§ **TEXT SECTION**:
━━━━

Since 2021, "Enter Sandman" has been used as entrance music for the Welsh Rugby Union and Premier League side Brentford FC during both sports teams walk-out onto the pitch. The same year, the song was covered by Weezer as part of The Metallica Blacklist.

Pro wrestler The Sandman used "Enter Sandman" as his entrance music throughout his time in Extreme Championship Wrestling and the independent circuit. It was also used by Brock Lesnar as an entrance song during five of his MMA fights in the UFC.

==Track listings==
US single
1. "Enter Sandman" – 5:37
2. "Stone Cold Crazy" – 2:19

International CD single
1. "Enter Sandman" – 5:37
2. "Stone Cold Crazy" – 2:19
3. "Enter Sandman (Demo)" – 5:05

International 12-inch vinyl single (4 tracks)
1. "Enter Sandman" – 5:34
2. "Holier Than Thou (Work in Progress...)" – 3:48
3. "Stone Cold Crazy" – 2:17
4. "Enter Sandman (Demo)" – 5:05

International 12-inch vinyl single (3 tracks)
1. "Enter Sandman" – 5:34
2. "Stone Cold Crazy" – 2:17
3. "Enter Sandman (Demo)" – 5:05

International 7-inch vinyl single
1. "Enter Sandman" – 5:34
2. "Stone Cold Crazy" – 2:17

International 7-inch vinyl picture disc single
1. "Enter Sandman" – 5:34
2. "Stone Cold Crazy" – 2:17

Australian 2-track CD single
1. "Enter Sandman" – 5:37
2. "Stone Cold Crazy" – 2:19

Japanese 2-track 3-inch CD single
1. "Enter Sandman"
2. "Stone Cold Crazy"

━━━━

Stored records:
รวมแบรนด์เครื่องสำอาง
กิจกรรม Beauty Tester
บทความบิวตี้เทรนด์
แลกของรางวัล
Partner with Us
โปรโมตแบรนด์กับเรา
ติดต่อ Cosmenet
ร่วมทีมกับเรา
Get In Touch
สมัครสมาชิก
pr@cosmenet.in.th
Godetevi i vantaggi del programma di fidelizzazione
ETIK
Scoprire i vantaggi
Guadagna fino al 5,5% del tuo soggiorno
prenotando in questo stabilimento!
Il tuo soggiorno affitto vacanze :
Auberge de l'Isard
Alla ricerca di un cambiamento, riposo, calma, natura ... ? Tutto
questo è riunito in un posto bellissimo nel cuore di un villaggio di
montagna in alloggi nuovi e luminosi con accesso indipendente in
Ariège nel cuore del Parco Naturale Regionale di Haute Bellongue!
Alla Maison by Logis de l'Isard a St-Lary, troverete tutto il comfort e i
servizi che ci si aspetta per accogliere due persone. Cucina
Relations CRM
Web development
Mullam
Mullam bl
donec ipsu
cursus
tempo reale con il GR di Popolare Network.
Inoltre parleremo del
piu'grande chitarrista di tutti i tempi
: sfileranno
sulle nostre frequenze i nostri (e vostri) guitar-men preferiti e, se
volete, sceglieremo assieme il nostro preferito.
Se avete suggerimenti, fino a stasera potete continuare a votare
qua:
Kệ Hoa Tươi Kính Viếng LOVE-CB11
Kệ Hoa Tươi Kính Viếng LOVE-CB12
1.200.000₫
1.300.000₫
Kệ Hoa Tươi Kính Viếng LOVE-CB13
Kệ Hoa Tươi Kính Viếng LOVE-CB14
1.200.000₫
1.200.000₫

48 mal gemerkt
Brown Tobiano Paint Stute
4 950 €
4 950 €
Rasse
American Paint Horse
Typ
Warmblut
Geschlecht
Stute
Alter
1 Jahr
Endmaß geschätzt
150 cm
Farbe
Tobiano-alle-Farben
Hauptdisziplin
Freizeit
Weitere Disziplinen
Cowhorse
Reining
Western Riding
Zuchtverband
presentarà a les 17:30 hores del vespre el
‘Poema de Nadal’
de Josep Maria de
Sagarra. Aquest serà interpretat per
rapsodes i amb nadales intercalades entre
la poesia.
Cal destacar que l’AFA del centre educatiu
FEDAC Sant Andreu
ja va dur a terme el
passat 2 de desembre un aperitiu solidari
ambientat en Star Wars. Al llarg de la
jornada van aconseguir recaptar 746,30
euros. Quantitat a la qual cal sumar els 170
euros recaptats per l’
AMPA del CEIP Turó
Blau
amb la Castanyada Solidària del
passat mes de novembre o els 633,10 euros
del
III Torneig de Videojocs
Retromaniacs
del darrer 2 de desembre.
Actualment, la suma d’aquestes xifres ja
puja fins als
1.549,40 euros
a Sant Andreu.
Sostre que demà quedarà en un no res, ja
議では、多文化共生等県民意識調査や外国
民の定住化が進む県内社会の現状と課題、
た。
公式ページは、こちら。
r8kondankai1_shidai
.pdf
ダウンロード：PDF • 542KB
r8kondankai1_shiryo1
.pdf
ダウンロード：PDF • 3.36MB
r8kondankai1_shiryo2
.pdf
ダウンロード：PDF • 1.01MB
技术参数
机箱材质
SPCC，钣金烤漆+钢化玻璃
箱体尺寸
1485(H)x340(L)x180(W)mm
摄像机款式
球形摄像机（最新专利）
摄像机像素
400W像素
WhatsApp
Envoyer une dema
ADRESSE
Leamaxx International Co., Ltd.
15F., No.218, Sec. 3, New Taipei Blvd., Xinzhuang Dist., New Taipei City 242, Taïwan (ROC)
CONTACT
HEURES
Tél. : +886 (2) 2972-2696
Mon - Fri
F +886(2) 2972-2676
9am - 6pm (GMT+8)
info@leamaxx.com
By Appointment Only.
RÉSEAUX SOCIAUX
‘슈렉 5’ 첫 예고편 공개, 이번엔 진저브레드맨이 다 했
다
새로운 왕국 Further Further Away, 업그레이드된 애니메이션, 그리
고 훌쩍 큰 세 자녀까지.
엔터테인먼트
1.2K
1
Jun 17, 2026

━━━━

§ **EXPLORE THE MATERIAL**:
a) In the "Enter Sandman" text, which band covered the song as part of The Metallica Blacklist?
b) Reproduce the part of the "Enter Sandman" text from "International 12-inch vinyl single (4" up to and including "single (3 tracks)".

§ **WRITTEN ANSWERS**:
a) Weezer

b)
International 12-inch vinyl single (4 tracks)
1. "Enter Sandman" – 5:34
2. "Holier Than Thou (Work in Progress...)" – 3:48
3. "Stone Cold Crazy" – 2:17
4. "Enter Sandman (Demo)" – 5:05

International 12-inch vinyl single (3 tracks)